1. Value Investing: The strategy of value investing, in simple terms, means buying stocks of companies that the marketplace has undervalued. The goal is not to invest in no-name companies that haven’t been recognized for their potential – that falls more in the venue of speculative or penny stock investing.
2. Growth Investing: Growth investing is very similar, in the long-term, to value stock investing strategies. Basically, if you’re investing in stocks based on the intrinsic value of a company and its potential to grow in the future, you’re using a growth investing strategy. The general theory behind growth investing is that the growth in earnings or revenue a company generates will then be reflected by an increase in share prices.

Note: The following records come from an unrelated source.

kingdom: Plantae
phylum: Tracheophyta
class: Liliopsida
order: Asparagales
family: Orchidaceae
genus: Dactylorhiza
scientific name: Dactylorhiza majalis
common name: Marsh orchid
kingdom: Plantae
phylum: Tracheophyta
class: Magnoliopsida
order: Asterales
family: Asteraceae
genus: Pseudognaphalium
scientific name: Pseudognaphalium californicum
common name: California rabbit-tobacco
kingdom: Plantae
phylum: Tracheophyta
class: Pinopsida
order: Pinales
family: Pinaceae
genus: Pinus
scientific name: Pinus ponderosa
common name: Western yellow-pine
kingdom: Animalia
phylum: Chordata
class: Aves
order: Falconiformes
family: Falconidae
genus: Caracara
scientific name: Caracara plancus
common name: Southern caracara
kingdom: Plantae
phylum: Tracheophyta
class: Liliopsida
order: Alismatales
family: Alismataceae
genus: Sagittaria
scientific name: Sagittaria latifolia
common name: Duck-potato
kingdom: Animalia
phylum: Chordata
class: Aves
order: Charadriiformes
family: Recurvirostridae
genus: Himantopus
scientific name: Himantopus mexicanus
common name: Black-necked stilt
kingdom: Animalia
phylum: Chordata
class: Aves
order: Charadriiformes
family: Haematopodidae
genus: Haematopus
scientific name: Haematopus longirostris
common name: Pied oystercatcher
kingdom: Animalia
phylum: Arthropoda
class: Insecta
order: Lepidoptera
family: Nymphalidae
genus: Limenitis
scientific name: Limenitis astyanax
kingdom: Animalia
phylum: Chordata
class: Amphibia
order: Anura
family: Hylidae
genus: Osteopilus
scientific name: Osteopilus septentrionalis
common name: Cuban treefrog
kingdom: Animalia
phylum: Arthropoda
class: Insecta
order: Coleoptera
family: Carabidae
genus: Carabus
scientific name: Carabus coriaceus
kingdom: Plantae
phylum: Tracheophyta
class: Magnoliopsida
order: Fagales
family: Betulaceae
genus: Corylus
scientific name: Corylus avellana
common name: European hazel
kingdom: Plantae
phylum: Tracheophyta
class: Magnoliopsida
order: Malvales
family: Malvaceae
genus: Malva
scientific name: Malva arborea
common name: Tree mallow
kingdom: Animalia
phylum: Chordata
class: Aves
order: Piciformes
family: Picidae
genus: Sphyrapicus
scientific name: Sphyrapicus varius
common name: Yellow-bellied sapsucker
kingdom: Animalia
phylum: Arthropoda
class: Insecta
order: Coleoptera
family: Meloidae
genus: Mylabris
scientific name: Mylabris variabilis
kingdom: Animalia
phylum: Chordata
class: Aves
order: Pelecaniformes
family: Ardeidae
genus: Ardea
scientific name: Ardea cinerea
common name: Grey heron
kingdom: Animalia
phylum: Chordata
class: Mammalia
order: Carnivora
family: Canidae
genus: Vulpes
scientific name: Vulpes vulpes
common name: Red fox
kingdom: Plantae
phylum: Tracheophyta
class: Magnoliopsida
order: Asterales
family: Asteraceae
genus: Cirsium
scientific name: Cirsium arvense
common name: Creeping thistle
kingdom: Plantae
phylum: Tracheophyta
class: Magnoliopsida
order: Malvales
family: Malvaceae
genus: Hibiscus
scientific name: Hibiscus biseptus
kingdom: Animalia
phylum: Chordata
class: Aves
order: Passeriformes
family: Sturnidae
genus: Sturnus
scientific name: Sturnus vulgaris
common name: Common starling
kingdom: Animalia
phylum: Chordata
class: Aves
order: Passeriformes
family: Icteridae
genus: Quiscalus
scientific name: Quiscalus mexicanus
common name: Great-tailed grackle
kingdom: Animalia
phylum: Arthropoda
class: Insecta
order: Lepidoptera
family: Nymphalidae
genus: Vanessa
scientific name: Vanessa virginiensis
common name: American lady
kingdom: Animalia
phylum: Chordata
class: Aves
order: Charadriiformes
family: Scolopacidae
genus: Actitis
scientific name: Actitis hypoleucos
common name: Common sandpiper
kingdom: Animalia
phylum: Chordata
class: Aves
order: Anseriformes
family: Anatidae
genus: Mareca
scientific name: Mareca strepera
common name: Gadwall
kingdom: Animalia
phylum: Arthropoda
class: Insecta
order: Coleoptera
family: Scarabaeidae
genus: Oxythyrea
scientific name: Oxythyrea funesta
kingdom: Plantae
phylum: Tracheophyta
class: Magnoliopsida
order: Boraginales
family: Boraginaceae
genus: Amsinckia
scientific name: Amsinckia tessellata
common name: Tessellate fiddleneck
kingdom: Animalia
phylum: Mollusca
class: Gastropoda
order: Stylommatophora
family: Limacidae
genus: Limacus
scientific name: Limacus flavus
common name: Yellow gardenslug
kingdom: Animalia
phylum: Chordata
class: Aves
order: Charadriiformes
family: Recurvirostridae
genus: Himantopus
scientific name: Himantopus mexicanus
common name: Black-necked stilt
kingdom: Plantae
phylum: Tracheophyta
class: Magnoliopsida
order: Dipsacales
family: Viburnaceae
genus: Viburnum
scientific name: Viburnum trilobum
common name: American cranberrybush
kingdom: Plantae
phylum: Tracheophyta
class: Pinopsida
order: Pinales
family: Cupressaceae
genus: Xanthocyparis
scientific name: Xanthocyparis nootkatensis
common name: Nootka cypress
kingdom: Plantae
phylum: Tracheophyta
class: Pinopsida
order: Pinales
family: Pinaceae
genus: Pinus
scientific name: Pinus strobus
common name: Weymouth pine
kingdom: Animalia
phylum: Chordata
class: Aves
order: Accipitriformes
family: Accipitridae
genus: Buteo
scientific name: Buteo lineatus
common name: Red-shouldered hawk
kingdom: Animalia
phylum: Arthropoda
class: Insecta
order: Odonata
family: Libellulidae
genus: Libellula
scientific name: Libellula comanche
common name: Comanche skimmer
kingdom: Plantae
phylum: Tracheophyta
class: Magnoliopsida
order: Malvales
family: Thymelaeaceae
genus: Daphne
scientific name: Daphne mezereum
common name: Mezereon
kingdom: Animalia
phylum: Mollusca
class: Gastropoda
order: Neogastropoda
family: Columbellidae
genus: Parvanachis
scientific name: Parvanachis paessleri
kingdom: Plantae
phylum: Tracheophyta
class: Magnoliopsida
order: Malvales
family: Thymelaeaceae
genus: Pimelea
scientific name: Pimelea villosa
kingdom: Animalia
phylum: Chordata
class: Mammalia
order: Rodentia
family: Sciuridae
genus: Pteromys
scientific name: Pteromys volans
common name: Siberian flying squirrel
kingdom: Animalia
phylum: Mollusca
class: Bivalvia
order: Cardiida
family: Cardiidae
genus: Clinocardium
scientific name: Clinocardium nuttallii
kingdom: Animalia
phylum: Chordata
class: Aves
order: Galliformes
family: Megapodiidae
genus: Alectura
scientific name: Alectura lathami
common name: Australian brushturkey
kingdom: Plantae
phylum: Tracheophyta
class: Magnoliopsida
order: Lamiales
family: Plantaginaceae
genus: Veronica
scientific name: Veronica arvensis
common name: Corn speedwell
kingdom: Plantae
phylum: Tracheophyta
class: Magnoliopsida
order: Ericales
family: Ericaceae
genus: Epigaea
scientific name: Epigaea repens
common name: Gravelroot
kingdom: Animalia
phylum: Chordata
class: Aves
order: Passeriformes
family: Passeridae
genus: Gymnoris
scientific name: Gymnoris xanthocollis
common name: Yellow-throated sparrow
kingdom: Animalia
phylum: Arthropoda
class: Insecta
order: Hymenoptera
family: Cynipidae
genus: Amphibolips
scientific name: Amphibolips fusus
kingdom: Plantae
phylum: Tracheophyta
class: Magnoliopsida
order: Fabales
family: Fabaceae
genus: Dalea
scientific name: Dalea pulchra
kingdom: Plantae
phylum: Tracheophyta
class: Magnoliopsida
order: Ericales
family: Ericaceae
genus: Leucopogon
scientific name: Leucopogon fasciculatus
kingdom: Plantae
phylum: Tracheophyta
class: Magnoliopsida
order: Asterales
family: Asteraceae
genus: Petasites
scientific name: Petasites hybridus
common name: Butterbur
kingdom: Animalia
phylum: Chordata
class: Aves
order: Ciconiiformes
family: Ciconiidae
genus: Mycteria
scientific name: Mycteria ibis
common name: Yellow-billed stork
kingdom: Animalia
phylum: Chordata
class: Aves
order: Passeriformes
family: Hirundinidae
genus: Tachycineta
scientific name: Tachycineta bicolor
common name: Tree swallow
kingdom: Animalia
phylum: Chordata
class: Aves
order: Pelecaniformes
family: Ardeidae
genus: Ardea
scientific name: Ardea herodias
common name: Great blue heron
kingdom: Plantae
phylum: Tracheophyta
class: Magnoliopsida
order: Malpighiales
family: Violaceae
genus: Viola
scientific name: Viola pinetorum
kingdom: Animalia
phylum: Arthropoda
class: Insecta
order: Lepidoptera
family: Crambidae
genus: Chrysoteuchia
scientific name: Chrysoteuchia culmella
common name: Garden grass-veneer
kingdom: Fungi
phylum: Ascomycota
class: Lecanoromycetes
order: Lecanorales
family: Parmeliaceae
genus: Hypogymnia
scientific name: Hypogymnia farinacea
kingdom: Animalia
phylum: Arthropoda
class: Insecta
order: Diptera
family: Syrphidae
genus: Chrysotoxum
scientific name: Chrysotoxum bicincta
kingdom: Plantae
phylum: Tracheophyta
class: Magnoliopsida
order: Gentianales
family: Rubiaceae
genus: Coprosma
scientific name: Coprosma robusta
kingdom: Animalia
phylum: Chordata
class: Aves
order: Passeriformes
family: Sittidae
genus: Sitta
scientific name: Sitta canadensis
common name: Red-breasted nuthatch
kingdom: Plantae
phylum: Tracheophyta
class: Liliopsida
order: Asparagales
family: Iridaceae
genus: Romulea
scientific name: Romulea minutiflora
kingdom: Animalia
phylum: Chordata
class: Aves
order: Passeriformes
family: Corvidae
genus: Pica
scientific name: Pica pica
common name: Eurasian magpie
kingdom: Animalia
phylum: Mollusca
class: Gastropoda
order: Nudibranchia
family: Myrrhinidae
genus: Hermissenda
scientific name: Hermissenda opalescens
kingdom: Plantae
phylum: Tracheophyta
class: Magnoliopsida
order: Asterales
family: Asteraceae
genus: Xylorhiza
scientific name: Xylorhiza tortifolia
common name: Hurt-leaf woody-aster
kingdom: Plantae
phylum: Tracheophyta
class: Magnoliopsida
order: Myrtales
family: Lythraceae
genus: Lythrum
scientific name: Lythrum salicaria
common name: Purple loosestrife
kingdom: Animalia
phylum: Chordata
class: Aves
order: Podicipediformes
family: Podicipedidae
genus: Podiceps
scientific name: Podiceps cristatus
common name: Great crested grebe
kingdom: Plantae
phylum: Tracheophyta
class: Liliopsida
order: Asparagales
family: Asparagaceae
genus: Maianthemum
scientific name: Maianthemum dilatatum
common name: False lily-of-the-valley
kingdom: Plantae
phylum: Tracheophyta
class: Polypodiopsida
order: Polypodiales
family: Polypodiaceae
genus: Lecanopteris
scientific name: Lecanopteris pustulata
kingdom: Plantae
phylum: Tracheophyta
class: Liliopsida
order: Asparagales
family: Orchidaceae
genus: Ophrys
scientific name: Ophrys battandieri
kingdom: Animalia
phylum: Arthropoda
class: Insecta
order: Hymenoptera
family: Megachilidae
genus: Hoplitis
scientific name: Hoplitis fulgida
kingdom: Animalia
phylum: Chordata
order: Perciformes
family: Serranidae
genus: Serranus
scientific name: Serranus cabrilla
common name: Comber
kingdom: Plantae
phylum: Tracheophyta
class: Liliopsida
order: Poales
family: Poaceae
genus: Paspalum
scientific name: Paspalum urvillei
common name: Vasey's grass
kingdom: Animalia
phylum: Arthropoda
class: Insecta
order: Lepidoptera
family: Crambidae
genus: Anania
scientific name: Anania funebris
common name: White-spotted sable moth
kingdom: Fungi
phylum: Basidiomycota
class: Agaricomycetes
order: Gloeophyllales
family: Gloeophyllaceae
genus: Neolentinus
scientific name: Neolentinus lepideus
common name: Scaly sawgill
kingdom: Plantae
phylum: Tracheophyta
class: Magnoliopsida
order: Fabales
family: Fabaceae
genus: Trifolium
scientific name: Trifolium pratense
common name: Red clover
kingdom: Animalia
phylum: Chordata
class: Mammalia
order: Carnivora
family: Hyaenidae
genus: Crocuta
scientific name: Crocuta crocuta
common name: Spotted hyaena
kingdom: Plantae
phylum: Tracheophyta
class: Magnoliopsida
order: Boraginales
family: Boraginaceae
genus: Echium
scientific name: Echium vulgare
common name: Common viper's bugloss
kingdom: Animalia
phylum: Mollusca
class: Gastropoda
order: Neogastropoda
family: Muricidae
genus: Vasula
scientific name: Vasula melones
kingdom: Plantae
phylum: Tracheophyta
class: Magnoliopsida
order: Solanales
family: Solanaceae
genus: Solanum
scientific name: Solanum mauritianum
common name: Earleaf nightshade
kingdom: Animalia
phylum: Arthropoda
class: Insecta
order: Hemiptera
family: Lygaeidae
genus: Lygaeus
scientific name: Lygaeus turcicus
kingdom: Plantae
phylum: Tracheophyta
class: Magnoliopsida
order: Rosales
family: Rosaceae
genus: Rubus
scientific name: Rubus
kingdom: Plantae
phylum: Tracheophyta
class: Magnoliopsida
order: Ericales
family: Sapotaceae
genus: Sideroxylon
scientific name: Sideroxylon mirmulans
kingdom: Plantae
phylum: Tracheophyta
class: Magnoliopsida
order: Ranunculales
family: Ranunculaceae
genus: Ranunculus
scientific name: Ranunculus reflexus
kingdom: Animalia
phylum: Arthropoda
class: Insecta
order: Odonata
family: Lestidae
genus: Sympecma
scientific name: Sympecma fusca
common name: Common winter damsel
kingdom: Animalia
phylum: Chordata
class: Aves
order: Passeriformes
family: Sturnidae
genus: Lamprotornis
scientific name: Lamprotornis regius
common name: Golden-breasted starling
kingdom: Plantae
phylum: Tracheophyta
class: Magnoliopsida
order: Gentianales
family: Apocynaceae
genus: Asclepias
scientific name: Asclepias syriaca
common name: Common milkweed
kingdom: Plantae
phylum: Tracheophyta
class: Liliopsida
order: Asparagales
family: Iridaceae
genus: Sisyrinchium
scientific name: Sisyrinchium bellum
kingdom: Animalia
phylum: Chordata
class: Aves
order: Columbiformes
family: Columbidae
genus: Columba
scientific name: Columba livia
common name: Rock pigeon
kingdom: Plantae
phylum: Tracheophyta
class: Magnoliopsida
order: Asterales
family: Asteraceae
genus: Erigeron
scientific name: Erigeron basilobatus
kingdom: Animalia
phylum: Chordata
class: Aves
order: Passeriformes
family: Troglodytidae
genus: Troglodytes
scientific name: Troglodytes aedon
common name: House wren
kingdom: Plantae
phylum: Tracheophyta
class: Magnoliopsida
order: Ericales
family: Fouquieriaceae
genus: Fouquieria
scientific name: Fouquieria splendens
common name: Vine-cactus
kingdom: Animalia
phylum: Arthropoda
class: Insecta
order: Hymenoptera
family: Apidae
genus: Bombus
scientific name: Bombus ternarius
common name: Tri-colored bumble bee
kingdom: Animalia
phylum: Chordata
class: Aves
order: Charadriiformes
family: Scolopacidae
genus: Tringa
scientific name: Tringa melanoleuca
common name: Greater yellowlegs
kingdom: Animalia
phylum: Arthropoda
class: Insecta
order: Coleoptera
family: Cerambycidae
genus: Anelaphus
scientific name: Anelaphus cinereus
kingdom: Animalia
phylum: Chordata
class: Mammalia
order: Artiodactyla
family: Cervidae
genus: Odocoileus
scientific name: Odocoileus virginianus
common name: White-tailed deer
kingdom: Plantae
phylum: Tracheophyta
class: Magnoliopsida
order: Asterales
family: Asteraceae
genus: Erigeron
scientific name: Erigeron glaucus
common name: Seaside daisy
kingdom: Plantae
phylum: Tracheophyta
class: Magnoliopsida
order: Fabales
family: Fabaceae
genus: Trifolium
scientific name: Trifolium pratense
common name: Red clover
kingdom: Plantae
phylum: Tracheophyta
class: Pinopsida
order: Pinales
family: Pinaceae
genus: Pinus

3. Income Investing: This strategy is focused on generating a regular stream of income. Usually, these portfolios include bonds, stocks, Real Estate Investment Trusts (REITs), Exchange-traded funds (ETFs), and other such investment instruments that produce the highest passive annual income.
4. Socially Responsible Investing: In this investment strategy, investments are made, considering the social impact and the impact on the environment. The two primary goals of a socially responsible investing strategy are financial gain and social impact.
5. Small-Cap Investing: Small-cap investing strategy refers to investments made in stocks of small companies that have smaller market capitalisation, usually between $300 million and $2 billion. These investments are risky. Hence, choosing a strategy for investment requires a thorough understanding of the investor’s goals and which suits his needs best.